| The task |
When you respond, restate each record exactly as it is given.

+++ Data excerpts

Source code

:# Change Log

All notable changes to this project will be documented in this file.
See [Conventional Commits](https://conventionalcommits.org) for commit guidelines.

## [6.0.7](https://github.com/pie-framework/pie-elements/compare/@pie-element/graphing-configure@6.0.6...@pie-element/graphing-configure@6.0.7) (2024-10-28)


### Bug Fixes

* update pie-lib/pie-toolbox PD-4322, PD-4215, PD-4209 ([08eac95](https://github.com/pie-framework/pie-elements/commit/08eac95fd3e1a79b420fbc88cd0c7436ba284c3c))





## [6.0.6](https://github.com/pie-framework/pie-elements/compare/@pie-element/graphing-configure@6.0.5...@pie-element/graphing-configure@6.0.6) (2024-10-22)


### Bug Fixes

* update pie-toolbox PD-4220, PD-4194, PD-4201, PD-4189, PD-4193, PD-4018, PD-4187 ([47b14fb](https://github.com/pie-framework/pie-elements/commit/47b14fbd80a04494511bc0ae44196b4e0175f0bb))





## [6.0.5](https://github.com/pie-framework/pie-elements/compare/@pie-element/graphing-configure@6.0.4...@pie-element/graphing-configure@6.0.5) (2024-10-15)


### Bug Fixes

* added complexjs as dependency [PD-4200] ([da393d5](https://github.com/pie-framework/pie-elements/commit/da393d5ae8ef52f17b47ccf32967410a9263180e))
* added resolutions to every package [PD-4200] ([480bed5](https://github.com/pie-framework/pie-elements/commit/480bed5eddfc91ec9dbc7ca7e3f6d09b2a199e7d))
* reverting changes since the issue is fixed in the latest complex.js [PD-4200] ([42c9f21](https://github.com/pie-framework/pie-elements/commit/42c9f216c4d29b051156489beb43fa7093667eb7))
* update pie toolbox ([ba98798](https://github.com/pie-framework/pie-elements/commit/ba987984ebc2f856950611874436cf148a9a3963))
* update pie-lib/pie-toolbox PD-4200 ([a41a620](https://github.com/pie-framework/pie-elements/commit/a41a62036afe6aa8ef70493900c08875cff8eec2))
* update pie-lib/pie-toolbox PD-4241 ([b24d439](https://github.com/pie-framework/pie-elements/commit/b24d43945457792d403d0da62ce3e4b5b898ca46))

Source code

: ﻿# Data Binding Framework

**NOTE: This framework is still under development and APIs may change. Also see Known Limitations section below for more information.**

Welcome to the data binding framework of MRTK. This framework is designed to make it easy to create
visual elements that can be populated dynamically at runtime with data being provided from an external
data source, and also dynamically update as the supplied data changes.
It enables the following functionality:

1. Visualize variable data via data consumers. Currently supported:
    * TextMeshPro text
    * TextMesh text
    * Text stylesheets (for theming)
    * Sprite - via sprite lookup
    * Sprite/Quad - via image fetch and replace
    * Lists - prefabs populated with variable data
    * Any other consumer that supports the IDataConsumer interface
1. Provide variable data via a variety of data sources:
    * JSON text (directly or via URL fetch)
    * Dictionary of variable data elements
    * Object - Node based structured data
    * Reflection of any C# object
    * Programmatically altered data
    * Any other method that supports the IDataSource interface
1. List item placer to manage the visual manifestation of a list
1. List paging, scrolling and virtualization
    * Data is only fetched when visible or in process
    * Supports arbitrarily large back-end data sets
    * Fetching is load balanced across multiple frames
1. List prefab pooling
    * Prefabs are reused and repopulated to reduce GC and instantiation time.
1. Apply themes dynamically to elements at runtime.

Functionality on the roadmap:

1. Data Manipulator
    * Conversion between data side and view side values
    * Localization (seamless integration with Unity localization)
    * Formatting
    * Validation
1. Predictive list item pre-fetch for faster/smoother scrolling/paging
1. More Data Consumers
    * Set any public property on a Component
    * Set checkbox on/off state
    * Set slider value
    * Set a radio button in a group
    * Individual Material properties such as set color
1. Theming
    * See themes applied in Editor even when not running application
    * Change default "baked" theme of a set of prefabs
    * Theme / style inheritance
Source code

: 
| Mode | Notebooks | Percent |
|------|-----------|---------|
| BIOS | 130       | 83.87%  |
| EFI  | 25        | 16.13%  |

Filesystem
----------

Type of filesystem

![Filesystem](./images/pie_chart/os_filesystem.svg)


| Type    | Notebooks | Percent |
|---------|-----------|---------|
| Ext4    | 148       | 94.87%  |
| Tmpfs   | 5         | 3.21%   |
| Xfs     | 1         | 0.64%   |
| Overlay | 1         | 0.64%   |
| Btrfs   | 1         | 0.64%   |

++++++

| Response to this task |
Source code

:# Change Log

All notable changes to this project will be documented in this file.
See [Conventional Commits](https://conventionalcommits.org) for commit guidelines.

## [6.0.7](https://github.com/pie-framework/pie-elements/compare/@pie-element/graphing-configure@6.0.6...@pie-element/graphing-configure@6.0.7) (2024-10-28)


### Bug Fixes

* update pie-lib/pie-toolbox PD-4322, PD-4215, PD-4209 ([08eac95](https://github.com/pie-framework/pie-elements/commit/08eac95fd3e1a79b420fbc88cd0c7436ba284c3c))





## [6.0.6](https://github.com/pie-framework/pie-elements/compare/@pie-element/graphing-configure@6.0.5...@pie-element/graphing-configure@6.0.6) (2024-10-22)


### Bug Fixes

* update pie-toolbox PD-4220, PD-4194, PD-4201, PD-4189, PD-4193, PD-4018, PD-4187 ([47b14fb](https://github.com/pie-framework/pie-elements/commit/47b14fbd80a04494511bc0ae44196b4e0175f0bb))





## [6.0.5](https://github.com/pie-framework/pie-elements/compare/@pie-element/graphing-configure@6.0.4...@pie-element/graphing-configure@6.0.5) (2024-10-15)


### Bug Fixes

* added complexjs as dependency [PD-4200] ([da393d5](https://github.com/pie-framework/pie-elements/commit/da393d5ae8ef52f17b47ccf32967410a9263180e))
* added resolutions to every package [PD-4200] ([480bed5](https://github.com/pie-framework/pie-elements/commit/480bed5eddfc91ec9dbc7ca7e3f6d09b2a199e7d))
* reverting changes since the issue is fixed in the latest complex.js [PD-4200] ([42c9f21](https://github.com/pie-framework/pie-elements/commit/42c9f216c4d29b051156489beb43fa7093667eb7))
* update pie toolbox ([ba98798](https://github.com/pie-framework/pie-elements/commit/ba987984ebc2f856950611874436cf148a9a3963))
* update pie-lib/pie-toolbox PD-4200 ([a41a620](https://github.com/pie-framework/pie-elements/commit/a41a62036afe6aa8ef70493900c08875cff8eec2))
* update pie-lib/pie-toolbox PD-4241 ([b24d439](https://github.com/pie-framework/pie-elements/commit/b24d43945457792d403d0da62ce3e4b5b898ca46))

Source code

: ﻿# Data Binding Framework

**NOTE: This framework is still under development and APIs may change. Also see Known Limitations section below for more information.**

Welcome to the data binding framework of MRTK. This framework is designed to make it easy to create
visual elements that can be populated dynamically at runtime with data being provided from an external
data source, and also dynamically update as the supplied data changes.
It enables the following functionality:

1. Visualize variable data via data consumers. Currently supported:
    * TextMeshPro text
    * TextMesh text
    * Text stylesheets (for theming)
    * Sprite - via sprite lookup
    * Sprite/Quad - via image fetch and replace
    * Lists - prefabs populated with variable data
    * Any other consumer that supports the IDataConsumer interface
1. Provide variable data via a variety of data sources:
    * JSON text (directly or via URL fetch)
    * Dictionary of variable data elements
    * Object - Node based structured data
    * Reflection of any C# object
    * Programmatically altered data
    * Any other method that supports the IDataSource interface
1. List item placer to manage the visual manifestation of a list
1. List paging, scrolling and virtualization
    * Data is only fetched when visible or in process
    * Supports arbitrarily large back-end data sets
    * Fetching is load balanced across multiple frames
1. List prefab pooling
    * Prefabs are reused and repopulated to reduce GC and instantiation time.
1. Apply themes dynamically to elements at runtime.

Functionality on the roadmap:

1. Data Manipulator
    * Conversion between data side and view side values
    * Localization (seamless integration with Unity localization)
    * Formatting
    * Validation
1. Predictive list item pre-fetch for faster/smoother scrolling/paging
1. More Data Consumers
    * Set any public property on a Component
    * Set checkbox on/off state
    * Set slider value
    * Set a radio button in a group
    * Individual Material properties such as set color
1. Theming
    * See themes applied in Editor even when not running application
    * Change default "baked" theme of a set of prefabs
    * Theme / style inheritance
Source code

: 
| Mode | Notebooks | Percent |
|------|-----------|---------|
| BIOS | 130       | 83.87%  |
| EFI  | 25        | 16.13%  |

Filesystem
----------

Type of filesystem

![Filesystem](./images/pie_chart/os_filesystem.svg)


| Type    | Notebooks | Percent |
|---------|-----------|---------|
| Ext4    | 148       | 94.87%  |
| Tmpfs   | 5         | 3.21%   |
| Xfs     | 1         | 0.64%   |
| Overlay | 1         | 0.64%   |
| Btrfs   | 1         | 0.64%   |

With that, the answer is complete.